Frontal and Temporal Lobe Interactions in Rat Models of Normative Aging and Alzheimer's Disease

ABSTRACT Dramatic advances have been made in recent years in the theory of how information is represented, stored and retrieved in neural networks and in the methodology for studying interactions among groups of neurons. Animal models of aging in rodents suggest that altered connectivity and plasticity mechanisms within the

hippocampus contribute to altered network function associated with changes in spatial cognition. In addition to changes in temporal lobe-dependent episodic memory, some of the earliest alterations detected in memory across the lifespan occur in frontal lobe-dependent tasks, including working memory and attention. Each of

these cognitive functions, of course, is essential for effective interaction with our environment. In humans, the proportion of people across the USA over 71 who are demented, from all causes, is 14%. This suggests that it is critical to understand normal cognitive aging processes in their own right, as this reflects 86% of aged

individuals over 71. It is also critical to understand the mechanisms that underly devastating neurodegenerative disorders such as Alzheimer's disease. The two Aims of this proposal use two different animal models – one that represents a model of normative human aging and another that models many of the

pathological characteristics of Alzheimer's disease. The goal is to understand how brain circuit interactions critical for memory are altered in both normal aging and in neurodegenerative disease. This proposal focuses on the interactions between the hippocampus and the medial prefrontal cortex (mPFC).
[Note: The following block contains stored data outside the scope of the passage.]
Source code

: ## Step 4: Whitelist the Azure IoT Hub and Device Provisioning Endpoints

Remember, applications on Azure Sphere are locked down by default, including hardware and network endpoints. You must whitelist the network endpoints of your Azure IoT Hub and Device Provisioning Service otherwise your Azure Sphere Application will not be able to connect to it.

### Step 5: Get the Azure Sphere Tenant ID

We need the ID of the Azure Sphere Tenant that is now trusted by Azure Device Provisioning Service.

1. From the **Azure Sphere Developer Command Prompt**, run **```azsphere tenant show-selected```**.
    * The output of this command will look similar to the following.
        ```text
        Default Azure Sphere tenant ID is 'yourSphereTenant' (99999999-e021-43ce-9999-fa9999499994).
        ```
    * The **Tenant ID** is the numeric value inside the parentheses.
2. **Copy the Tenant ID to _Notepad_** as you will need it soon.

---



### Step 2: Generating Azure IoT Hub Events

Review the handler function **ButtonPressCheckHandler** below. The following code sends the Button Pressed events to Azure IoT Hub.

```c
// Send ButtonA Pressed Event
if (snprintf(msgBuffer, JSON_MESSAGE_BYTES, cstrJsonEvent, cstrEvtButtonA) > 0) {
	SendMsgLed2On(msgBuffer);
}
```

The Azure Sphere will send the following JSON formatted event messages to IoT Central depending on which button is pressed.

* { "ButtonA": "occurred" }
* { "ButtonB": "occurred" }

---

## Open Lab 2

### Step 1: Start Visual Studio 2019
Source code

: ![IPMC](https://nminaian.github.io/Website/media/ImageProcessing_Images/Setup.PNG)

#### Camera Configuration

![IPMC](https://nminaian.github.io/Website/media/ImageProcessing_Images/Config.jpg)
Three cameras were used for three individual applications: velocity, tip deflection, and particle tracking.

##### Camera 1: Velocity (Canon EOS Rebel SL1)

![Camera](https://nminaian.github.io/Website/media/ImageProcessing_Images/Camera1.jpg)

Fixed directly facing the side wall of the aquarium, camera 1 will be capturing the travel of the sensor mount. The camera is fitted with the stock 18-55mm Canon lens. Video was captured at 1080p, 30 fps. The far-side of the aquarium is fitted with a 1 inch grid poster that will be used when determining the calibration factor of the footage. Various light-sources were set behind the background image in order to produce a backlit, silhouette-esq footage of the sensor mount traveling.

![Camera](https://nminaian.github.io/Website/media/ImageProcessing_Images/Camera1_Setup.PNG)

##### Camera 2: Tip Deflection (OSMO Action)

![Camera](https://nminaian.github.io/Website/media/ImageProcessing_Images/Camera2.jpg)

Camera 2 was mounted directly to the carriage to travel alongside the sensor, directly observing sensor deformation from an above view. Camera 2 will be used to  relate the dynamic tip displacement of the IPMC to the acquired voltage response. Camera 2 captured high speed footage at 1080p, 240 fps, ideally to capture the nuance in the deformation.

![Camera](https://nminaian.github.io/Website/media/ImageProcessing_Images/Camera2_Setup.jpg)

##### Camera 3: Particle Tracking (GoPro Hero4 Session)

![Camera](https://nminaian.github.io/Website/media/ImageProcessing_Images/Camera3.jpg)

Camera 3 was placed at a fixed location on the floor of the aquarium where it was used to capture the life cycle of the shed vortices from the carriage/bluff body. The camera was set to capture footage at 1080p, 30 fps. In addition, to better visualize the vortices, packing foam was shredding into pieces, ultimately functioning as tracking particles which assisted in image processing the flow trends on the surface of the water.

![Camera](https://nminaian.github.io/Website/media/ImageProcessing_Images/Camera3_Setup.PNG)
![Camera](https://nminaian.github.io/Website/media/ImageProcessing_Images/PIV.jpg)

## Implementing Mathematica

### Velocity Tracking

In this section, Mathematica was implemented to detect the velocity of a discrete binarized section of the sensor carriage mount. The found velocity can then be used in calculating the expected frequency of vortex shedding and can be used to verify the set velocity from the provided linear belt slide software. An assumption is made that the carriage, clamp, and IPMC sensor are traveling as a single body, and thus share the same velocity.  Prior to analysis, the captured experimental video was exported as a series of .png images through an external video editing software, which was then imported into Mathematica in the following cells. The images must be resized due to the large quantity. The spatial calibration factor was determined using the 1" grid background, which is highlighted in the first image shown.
Both structures are

known to be critical for cognition and are vulnerable in aging and in neurodegenerative disease. Aim 1 examines spatial working memory and the effect of age on the dynamics of network interactions between the hippocampus and prefrontal cortex in young and aged rats while performing a continuous alternation task on a W-track apparatus. The questions addressed in this Aim include how the normative aging

brain adapts to changes in intrinsic network dynamics within each structure, between the direct projection from ventral hippocampus to mPFC, and how these structures interact or compete during aging to find solutions to this spatial working memory problem. Aim 2 uses a relatively newly established rat genetic model of AD, the

TgF344-AD rat, that carries the mutant human APP and PS1 genes, but spontaneously manifests tau pathology, hippocampus cell loss and cognitive dysfunction by 15 mo of age. We have developed a more constrained spatial sequence memory task, modeled after the W-track, that we call the Fan Maze. The smaller

apparatus allows us to adapt a massively high-density recording technology (the Neuropixels probe) to chronically implanted freely behaving rats. The ability to record from ensembles of cells across the hippocampus and mPFC while rats perform tasks dependent on the interactions between these brain structures, will allow us to bridge the gap between principles learned from studying animal models of normative

aging and Alzheimer's disease, to those that underlie the neural basis of human cognitive aging and disease.